start Records supplied

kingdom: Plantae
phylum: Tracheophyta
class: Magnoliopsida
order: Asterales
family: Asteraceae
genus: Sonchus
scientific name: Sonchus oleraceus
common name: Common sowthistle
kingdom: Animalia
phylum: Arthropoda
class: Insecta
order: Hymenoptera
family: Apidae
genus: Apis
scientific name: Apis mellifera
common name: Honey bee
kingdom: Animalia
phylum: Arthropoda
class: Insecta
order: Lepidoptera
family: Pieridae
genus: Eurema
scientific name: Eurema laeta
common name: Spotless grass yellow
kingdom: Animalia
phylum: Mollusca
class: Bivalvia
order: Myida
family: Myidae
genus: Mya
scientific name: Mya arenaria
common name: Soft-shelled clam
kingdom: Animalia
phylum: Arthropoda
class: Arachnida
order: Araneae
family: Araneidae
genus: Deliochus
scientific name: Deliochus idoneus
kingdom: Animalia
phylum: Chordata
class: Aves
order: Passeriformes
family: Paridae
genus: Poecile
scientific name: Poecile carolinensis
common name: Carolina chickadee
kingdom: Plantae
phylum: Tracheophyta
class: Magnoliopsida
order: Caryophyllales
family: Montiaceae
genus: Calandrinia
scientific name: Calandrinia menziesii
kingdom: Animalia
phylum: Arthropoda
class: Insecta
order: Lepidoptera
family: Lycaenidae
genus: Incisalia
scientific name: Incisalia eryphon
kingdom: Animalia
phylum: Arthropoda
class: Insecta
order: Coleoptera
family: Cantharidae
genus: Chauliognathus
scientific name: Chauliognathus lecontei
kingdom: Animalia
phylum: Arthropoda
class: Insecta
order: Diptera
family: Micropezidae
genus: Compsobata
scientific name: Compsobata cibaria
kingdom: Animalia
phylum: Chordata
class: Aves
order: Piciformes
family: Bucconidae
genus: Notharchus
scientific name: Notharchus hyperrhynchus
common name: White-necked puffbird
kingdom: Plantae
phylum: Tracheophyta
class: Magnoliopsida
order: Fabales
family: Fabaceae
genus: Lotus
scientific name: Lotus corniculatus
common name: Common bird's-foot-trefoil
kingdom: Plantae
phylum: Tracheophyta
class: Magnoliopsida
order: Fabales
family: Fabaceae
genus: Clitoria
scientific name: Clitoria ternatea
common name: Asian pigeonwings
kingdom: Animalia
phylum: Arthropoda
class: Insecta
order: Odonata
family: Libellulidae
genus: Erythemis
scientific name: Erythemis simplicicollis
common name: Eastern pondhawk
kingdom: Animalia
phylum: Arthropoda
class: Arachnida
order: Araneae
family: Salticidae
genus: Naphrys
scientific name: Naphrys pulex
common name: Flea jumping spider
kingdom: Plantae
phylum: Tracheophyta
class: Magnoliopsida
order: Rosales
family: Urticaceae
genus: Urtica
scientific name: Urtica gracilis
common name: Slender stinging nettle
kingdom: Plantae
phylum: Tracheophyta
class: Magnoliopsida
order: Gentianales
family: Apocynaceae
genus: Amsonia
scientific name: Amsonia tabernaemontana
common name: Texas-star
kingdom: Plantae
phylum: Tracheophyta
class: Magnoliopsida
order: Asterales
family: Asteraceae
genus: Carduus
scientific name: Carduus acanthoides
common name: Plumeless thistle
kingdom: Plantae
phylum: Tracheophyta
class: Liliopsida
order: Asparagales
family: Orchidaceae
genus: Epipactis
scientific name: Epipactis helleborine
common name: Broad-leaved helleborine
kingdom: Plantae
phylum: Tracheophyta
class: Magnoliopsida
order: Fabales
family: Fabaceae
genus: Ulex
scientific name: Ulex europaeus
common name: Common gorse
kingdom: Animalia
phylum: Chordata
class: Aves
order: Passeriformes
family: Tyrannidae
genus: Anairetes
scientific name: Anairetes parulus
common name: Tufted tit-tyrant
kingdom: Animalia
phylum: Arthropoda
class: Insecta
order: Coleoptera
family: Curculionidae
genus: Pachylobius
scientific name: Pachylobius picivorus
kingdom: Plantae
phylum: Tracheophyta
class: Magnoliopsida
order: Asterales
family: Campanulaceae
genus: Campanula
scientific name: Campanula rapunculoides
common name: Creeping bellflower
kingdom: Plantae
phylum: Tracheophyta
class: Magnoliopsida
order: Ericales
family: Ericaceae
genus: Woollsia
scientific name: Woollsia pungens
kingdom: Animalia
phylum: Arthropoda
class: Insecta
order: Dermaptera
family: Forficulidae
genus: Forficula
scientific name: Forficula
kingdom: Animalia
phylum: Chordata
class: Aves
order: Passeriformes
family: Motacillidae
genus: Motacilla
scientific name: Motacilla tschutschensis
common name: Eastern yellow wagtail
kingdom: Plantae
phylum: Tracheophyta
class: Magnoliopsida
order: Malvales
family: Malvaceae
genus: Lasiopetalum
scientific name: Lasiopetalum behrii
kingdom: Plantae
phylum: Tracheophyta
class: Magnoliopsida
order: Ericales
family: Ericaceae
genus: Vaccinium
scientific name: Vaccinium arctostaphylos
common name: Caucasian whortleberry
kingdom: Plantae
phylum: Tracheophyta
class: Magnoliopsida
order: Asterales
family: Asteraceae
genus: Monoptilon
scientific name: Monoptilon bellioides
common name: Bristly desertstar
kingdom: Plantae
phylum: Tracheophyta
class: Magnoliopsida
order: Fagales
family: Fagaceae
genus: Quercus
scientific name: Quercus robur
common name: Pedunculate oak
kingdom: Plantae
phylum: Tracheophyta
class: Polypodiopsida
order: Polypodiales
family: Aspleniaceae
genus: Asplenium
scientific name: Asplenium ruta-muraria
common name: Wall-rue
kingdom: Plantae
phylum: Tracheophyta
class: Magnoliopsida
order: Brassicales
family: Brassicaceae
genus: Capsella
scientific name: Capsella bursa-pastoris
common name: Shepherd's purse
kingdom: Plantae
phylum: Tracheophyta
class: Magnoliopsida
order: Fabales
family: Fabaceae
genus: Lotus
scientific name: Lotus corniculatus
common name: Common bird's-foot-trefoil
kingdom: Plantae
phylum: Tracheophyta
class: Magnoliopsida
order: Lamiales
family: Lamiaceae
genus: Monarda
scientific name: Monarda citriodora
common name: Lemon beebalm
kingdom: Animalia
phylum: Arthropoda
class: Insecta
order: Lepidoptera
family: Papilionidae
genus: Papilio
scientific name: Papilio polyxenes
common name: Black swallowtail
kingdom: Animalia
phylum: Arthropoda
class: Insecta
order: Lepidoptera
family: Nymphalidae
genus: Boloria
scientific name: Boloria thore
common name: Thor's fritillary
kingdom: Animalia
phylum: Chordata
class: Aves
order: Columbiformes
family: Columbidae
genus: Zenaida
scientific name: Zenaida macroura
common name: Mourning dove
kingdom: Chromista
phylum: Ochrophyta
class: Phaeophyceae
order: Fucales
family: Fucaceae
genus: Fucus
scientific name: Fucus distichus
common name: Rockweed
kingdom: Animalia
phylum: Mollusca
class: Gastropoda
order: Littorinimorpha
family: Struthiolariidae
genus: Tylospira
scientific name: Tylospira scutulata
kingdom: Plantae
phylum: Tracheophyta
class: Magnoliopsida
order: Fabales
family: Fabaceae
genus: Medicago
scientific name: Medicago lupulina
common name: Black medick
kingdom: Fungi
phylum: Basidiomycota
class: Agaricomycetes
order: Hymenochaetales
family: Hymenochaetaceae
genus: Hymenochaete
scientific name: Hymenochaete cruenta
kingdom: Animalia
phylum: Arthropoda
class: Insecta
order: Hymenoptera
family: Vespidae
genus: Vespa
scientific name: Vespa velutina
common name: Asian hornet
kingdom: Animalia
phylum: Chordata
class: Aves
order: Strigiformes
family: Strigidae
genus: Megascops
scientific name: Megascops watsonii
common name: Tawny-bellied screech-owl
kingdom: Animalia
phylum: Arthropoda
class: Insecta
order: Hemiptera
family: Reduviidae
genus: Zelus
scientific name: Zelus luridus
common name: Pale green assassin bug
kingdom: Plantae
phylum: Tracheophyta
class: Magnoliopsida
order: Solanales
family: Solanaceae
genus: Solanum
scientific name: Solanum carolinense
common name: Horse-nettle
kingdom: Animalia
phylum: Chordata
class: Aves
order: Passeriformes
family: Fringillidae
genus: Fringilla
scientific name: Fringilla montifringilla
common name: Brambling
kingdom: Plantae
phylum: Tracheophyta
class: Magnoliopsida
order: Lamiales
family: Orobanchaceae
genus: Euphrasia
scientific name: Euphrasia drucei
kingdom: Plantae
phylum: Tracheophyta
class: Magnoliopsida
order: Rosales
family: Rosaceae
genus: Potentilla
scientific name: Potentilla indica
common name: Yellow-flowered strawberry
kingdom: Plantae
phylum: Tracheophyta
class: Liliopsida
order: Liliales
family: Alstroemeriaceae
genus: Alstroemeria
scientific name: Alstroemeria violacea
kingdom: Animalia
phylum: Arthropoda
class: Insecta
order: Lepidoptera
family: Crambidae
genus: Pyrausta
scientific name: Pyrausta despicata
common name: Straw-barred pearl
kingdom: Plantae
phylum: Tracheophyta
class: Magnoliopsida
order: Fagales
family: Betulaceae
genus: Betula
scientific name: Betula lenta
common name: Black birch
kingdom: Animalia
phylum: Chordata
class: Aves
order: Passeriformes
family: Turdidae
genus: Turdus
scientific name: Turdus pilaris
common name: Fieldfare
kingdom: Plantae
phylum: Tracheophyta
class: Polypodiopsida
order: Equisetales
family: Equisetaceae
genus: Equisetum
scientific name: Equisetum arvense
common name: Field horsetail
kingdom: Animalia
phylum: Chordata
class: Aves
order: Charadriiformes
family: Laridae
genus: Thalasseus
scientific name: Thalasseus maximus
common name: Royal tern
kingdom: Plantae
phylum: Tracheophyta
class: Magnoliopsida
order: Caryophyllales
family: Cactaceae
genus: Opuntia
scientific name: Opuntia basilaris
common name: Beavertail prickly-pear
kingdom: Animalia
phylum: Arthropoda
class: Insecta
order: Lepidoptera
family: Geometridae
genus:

end Records supplied

In the stretch from the line containing "family: Fringillidae" through the line containing "genus: Betula", rename "common name" to "vernacular name" and leave everything else unchanged.

▸ Response to this exercise
family: Fringillidae
genus: Fringilla
scientific name: Fringilla montifringilla
vernacular name: Brambling
kingdom: Plantae
phylum: Tracheophyta
class: Magnoliopsida
order: Lamiales
family: Orobanchaceae
genus: Euphrasia
scientific name: Euphrasia drucei
kingdom: Plantae
phylum: Tracheophyta
class: Magnoliopsida
order: Rosales
family: Rosaceae
genus: Potentilla
scientific name: Potentilla indica
vernacular name: Yellow-flowered strawberry
kingdom: Plantae
phylum: Tracheophyta
class: Liliopsida
order: Liliales
family: Alstroemeriaceae
genus: Alstroemeria
scientific name: Alstroemeria violacea
kingdom: Animalia
phylum: Arthropoda
class: Insecta
order: Lepidoptera
family: Crambidae
genus: Pyrausta
scientific name: Pyrausta despicata
vernacular name: Straw-barred pearl
kingdom: Plantae
phylum: Tracheophyta
class: Magnoliopsida
order: Fagales
family: Betulaceae
genus: Betula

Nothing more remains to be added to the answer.